I climbed to my feet, and tried to summon up the courage to push past you and flee out into the night, but a chill crept across my skin and I started to shake. I turned away from you and walked away. I heard you howl with laughter.
“Oh my God! I can’t believe you! I tell you to do something and you just do it! You don’t even stand up for yourself. What kind of a man are you? You’re pathetic!”
I stopped in my tracks. You were right. Why should I listen to you? I strode towards the door, and for a moment I saw a flash of fear on your face, and I reached out to push you aside, but you were too quick for me. I felt your fist collide with my jaw, and the floor hit me from behind. You loomed over me, hatred in your eyes. You stooped down and stared into my soul. “You’re nothing.”
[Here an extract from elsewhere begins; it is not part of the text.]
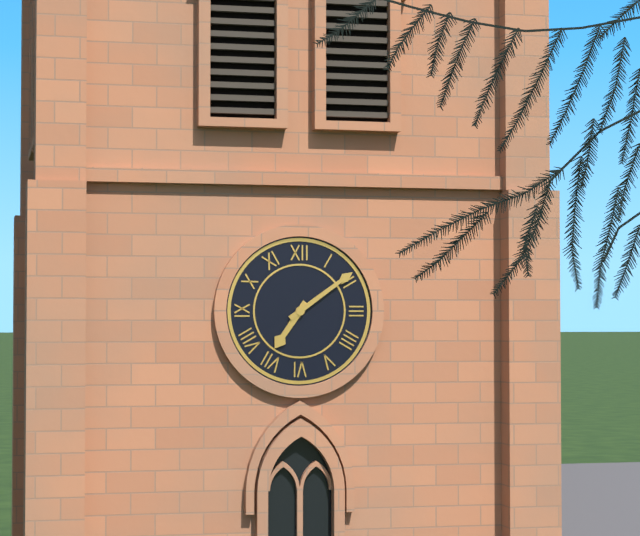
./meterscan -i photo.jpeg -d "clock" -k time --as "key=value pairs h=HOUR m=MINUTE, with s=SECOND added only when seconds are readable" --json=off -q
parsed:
h=7 m=9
That night, before I went to bed, I looked in the mirror. Once again, there was no bruise, no black eye, no mark for anyone to see. You were behind me, watching, always watching. I unscrewed the lid from my medicine bottle. You laughed again. “Take all the pills you want. I’m not going anywhere.”
I was too tired to argue with you. I swallowed my tablet with a swig of cheap supermarket vodka, straight from the bottle. I climbed into bed next to you, the bottle still in my hand. You put your arm around me and held me tight. “Just a little nightcap?” you asked.
“Just a little nightcap.”
I took a long swig from the bottle, just the amount for me to ignore you enough to fall asleep. I reached for the lamp and turned out the light. The last thing I heard that night was your voice, echoing around inside my head.
“See you in the morning.”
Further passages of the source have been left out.